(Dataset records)
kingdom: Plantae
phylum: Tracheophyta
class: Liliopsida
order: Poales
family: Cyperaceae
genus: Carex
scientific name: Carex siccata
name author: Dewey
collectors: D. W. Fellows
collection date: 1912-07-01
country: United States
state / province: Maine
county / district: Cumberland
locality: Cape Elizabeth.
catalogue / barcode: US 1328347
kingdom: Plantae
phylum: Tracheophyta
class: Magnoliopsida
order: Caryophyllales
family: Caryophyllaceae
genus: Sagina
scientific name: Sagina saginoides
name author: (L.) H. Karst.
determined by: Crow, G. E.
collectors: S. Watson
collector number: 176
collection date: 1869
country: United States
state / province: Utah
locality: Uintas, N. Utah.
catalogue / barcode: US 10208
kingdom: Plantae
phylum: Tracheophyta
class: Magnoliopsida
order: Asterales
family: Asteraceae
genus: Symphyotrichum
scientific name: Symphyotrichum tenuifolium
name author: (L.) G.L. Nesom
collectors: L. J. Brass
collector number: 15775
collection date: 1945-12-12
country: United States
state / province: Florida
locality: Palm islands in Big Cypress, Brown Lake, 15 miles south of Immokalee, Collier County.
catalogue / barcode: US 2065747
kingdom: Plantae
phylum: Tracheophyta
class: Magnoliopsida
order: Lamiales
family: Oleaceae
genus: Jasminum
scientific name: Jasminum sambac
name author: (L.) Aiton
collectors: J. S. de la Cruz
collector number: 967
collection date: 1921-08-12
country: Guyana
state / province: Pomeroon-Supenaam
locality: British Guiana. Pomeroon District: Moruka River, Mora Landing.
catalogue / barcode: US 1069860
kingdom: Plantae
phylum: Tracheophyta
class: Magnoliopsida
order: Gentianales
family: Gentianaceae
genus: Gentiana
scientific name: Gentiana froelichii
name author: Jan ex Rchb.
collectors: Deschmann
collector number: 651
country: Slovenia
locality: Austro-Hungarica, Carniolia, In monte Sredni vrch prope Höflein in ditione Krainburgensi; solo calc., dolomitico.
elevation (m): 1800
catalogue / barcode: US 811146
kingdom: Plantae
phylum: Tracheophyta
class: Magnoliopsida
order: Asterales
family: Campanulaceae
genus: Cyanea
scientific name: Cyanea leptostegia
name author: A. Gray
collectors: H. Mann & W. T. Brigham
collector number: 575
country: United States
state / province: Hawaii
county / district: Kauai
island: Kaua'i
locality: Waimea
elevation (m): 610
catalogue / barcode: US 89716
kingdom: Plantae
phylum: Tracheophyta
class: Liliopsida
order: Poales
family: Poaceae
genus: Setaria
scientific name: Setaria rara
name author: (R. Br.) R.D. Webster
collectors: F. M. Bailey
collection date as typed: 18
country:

### DO THIS
Format every line of the items above as a Markdown table with the columns Row and Entry, numbering the rows in order and leaving out blank lines.

### THE RESULT
| Row | Entry |
|---|---|
| 1 | kingdom: Plantae |
| 2 | phylum: Tracheophyta |
| 3 | class: Liliopsida |
| 4 | order: Poales |
| 5 | family: Cyperaceae |
| 6 | genus: Carex |
| 7 | scientific name: Carex siccata |
| 8 | name author: Dewey |
| 9 | collectors: D. W. Fellows |
| 10 | collection date: 1912-07-01 |
| 11 | country: United States |
| 12 | state / province: Maine |
| 13 | county / district: Cumberland |
| 14 | locality: Cape Elizabeth. |
| 15 | catalogue / barcode: US 1328347 |
| 16 | kingdom: Plantae |
| 17 | phylum: Tracheophyta |
| 18 | class: Magnoliopsida |
| 19 | order: Caryophyllales |
| 20 | family: Caryophyllaceae |
| 21 | genus: Sagina |
| 22 | scientific name: Sagina saginoides |
| 23 | name author: (L.) H. Karst. |
| 24 | determined by: Crow, G. E. |
| 25 | collectors: S. Watson |
| 26 | collector number: 176 |
| 27 | collection date: 1869 |
| 28 | country: United States |
| 29 | state / province: Utah |
| 30 | locality: Uintas, N. Utah. |
| 31 | catalogue / barcode: US 10208 |
| 32 | kingdom: Plantae |
| 33 | phylum: Tracheophyta |
| 34 | class: Magnoliopsida |
| 35 | order: Asterales |
| 36 | family: Asteraceae |
| 37 | genus: Symphyotrichum |
| 38 | scientific name: Symphyotrichum tenuifolium |
| 39 | name author: (L.) G.L. Nesom |
| 40 | collectors: L. J. Brass |
| 41 | collector number: 15775 |
| 42 | collection date: 1945-12-12 |
| 43 | country: United States |
| 44 | state / province: Florida |
| 45 | locality: Palm islands in Big Cypress, Brown Lake, 15 miles south of Immokalee, Collier County. |
| 46 | catalogue / barcode: US 2065747 |
| 47 | kingdom: Plantae |
| 48 | phylum: Tracheophyta |
| 49 | class: Magnoliopsida |
| 50 | order: Lamiales |
| 51 | family: Oleaceae |
| 52 | genus: Jasminum |
| 53 | scientific name: Jasminum sambac |
| 54 | name author: (L.) Aiton |
| 55 | collectors: J. S. de la Cruz |
| 56 | collector number: 967 |
| 57 | collection date: 1921-08-12 |
| 58 | country: Guyana |
| 59 | state / province: Pomeroon-Supenaam |
| 60 | locality: British Guiana. Pomeroon District: Moruka River, Mora Landing. |
| 61 | catalogue / barcode: US 1069860 |
| 62 | kingdom: Plantae |
| 63 | phylum: Tracheophyta |
| 64 | class: Magnoliopsida |
| 65 | order: Gentianales |
| 66 | family: Gentianaceae |
| 67 | genus: Gentiana |
| 68 | scientific name: Gentiana froelichii |
| 69 | name author: Jan ex Rchb. |
| 70 | collectors: Deschmann |
| 71 | collector number: 651 |
| 72 | country: Slovenia |
| 73 | locality: Austro-Hungarica, Carniolia, In monte Sredni vrch prope Höflein in ditione Krainburgensi; solo calc., dolomitico. |
| 74 | elevation (m): 1800 |
| 75 | catalogue / barcode: US 811146 |
| 76 | kingdom: Plantae |
| 77 | phylum: Tracheophyta |
| 78 | class: Magnoliopsida |
| 79 | order: Asterales |
| 80 | family: Campanulaceae |
| 81 | genus: Cyanea |
| 82 | scientific name: Cyanea leptostegia |
| 83 | name author: A. Gray |
| 84 | collectors: H. Mann & W. T. Brigham |
| 85 | collector number: 575 |
| 86 | country: United States |
| 87 | state / province: Hawaii |
| 88 | county / district: Kauai |
| 89 | island: Kaua'i |
| 90 | locality: Waimea |
| 91 | elevation (m): 610 |
| 92 | catalogue / barcode: US 89716 |
| 93 | kingdom: Plantae |
| 94 | phylum: Tracheophyta |
| 95 | class: Liliopsida |
| 96 | order: Poales |
| 97 | family: Poaceae |
| 98 | genus: Setaria |
| 99 | scientific name: Setaria rara |
| 100 | name author: (R. Br.) R.D. Webster |
| 101 | collectors: F. M. Bailey |
| 102 | collection date as typed: 18 |
| 103 | country: |